What the task requires: Could you reproduce the stretch of the research abstracts from "Ties that Bind: Military" through "durable wartime coalitions.", replacing "defection costs" with "the price of defection"?

Divide and Conquer: Exclusive Peace Agreements as a Counterinsurgency Strategy in Multiparty Civil Conflicts
Revise and Resubmit at JPR
How does war between a government and rebel group influence the incentives for a government to enter into peace negotiations with other rebel groups? When fighting a civil war involving multiple rebel groups, signing a peace agreement that excludes one or more rebel groups allows a government to redirect previously encumbered weapons and troops to more effectively wage war against the remaining rebel forces. Given this interdependence between a government’s war with one rebel group and peace process with another, I theorize that a government is more likely to sign an exclusive peace agreement with a given rebel group when other insurgent forces are extremely threatening. I present two sets of evidence to evaluate this argument. First, using a large cross-national dataset I find that the threat posed by other rebel groups, measured by both the strength and number of other active rebel groups, is positively correlated with the likelihood that a government and rebel group sign an exclusive settlement. Second, I use a case study of civil war in the Southern Philippines to identify the mechanisms behind these correlations. In line with the theory, the evidence shows that the threat posed by other rebel groups can motivate peace talks. While exclusive peace agreements are often thought of as tools of peace, I show that these agreements can be counterinsurgency strategies.
Ties that Bind: Military Power-Sharing as A Durable Form of Rebel Side-Switching in Civil War
Revise and Resubmit at CMPS
How do governments secure the loyalty of rebel groups that switch sides? I argue that military power-sharing is a key mechanism, framing it as a durable form of side-switching rather than a conflict exit. This method enhances state control and raises defection costs. I test this proposition with a Cox proportional hazard model and find that rebel groups brought into the state’s armed forces remain loyal for significantly longer than those aligned as pro-government militias (PGMs). This research reframes military power-sharing not just as an instrument of peace, but as a tool for engineering durable wartime coalitions.
Fear and Affiliation: The Impact of Boko Haram’s Pledge to the Islamic State on Civilian Perceptions in Nigeria
This study investigates the impact of Boko Haram’s public pledge of allegiance to the Islamic State (IS) on civilian perceptions within Nigeria. Previous scholarship has suggested that such affiliations enhance a terror group’s credibility and enhance its perceived threat, but the effect has not been well-defined. This research note provides systematic evidence of how everyday civilians actually perceive these groups by using Twitter posts geolocated in Nigeria to analyze shifts in the language used by civilians immediately before and after Boko Haram’s pledge to IS in March 2015. Examining this narrow window of time isolates the immediate effects of the declaration while minimizing the influence of confounding factors. The analysis reveals a coun- terintuitive finding: following the pledge, there was a significant reduction in the expression of fear among civilians. In the case of Boko Haram, aligning with a transnational terror organi- zation actually reduced the perceived threat. This research underscores the need to reconsider how global terror networks interact with local contexts. Transnational affiliation may enhance the perception of risk in some cases, but this is not a universal effect. Indeed, in some cases, such affiliation may actually produce the opposite effect.

Data:

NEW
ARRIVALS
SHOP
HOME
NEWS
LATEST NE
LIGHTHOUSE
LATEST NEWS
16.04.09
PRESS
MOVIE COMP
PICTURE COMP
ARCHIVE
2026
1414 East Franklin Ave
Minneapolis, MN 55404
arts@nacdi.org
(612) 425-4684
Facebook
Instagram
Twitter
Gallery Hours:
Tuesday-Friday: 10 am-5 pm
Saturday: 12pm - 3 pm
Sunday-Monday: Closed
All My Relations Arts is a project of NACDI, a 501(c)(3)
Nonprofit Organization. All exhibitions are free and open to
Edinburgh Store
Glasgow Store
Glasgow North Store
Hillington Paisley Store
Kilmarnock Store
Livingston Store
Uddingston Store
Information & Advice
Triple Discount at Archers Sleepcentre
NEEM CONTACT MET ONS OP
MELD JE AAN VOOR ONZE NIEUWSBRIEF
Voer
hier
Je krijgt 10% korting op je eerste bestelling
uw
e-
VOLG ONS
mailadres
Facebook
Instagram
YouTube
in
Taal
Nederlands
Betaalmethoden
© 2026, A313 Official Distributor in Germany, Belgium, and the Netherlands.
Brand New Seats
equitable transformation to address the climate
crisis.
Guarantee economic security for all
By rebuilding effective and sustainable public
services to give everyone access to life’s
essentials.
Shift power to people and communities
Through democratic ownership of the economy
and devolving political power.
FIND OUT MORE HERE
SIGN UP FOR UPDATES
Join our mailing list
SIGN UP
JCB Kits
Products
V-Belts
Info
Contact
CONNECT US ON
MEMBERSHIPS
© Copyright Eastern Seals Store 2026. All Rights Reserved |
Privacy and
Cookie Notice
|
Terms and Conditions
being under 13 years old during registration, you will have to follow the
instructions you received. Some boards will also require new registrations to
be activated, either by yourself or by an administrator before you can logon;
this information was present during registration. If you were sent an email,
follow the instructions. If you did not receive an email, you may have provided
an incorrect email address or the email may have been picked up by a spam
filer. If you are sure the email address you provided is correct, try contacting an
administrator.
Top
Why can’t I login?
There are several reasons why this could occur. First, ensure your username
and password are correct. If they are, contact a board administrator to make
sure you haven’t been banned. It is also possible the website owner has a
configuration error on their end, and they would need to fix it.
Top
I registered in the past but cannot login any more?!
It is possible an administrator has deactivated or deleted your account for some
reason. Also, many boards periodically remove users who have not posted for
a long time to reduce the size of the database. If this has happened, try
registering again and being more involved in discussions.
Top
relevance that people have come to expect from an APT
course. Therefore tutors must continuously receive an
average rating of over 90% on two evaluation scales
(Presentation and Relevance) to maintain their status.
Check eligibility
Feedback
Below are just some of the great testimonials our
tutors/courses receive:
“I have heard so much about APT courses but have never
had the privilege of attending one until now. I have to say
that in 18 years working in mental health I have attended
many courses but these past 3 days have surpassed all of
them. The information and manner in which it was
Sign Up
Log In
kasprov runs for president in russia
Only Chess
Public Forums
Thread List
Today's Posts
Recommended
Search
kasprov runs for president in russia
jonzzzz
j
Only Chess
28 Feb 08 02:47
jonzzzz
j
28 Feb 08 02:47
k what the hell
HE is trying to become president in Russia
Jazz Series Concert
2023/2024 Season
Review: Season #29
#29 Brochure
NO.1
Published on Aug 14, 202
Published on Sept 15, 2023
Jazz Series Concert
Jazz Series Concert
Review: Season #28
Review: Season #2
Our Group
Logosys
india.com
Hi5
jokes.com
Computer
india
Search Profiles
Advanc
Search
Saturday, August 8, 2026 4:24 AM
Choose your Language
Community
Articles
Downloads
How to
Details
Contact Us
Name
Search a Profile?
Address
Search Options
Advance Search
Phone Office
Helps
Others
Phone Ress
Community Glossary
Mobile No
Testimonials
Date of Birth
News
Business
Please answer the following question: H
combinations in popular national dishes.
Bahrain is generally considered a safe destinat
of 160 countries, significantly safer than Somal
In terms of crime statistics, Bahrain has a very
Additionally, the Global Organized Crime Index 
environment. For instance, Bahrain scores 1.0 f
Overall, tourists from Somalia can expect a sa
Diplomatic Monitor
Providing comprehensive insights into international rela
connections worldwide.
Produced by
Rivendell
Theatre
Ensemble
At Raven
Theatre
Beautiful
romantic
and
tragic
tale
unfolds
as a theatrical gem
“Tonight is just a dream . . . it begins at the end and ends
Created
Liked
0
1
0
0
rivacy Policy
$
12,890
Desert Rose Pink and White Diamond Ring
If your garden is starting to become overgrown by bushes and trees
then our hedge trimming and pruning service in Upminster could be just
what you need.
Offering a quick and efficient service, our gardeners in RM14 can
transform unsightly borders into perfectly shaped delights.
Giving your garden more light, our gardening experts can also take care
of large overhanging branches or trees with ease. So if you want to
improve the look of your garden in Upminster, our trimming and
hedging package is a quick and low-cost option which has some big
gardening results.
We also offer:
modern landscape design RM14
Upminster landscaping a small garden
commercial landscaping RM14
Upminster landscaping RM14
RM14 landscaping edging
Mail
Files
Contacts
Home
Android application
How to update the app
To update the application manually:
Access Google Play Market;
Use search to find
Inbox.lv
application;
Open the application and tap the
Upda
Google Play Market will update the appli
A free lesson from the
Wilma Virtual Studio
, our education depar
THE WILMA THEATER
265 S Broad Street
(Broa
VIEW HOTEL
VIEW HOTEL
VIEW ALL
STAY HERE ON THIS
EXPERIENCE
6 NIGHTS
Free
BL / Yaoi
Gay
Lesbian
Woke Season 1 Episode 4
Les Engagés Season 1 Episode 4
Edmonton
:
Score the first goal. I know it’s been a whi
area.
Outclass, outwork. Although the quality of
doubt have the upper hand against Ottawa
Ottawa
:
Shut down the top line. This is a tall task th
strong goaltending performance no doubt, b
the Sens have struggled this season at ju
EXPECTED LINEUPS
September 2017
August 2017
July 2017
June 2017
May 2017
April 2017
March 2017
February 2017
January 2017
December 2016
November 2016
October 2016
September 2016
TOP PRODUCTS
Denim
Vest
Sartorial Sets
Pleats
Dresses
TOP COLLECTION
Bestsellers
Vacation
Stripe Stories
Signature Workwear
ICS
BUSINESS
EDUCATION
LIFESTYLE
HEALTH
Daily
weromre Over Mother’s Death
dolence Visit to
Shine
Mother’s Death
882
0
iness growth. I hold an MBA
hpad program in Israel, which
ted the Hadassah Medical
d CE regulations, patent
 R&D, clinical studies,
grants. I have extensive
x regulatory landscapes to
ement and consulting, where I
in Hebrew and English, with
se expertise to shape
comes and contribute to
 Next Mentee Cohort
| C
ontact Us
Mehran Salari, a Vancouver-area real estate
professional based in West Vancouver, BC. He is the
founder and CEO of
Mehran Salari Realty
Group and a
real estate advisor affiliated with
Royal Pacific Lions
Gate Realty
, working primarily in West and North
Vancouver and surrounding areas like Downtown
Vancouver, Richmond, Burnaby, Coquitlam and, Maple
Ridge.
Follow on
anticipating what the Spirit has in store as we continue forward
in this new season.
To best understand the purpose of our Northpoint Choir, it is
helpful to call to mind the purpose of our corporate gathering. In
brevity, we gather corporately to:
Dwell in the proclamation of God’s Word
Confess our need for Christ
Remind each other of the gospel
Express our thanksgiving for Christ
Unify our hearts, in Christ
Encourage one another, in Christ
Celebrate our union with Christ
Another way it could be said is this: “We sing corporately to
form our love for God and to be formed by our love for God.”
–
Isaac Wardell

Your solution:
Ties that Bind: Military Power-Sharing as A Durable Form of Rebel Side-Switching in Civil War
Revise and Resubmit at CMPS
How do governments secure the loyalty of rebel groups that switch sides? I argue that military power-sharing is a key mechanism, framing it as a durable form of side-switching rather than a conflict exit. This method enhances state control and raises the price of defection. I test this proposition with a Cox proportional hazard model and find that rebel groups brought into the state’s armed forces remain loyal for significantly longer than those aligned as pro-government militias (PGMs). This research reframes military power-sharing not just as an instrument of peace, but as a tool for engineering durable wartime coalitions.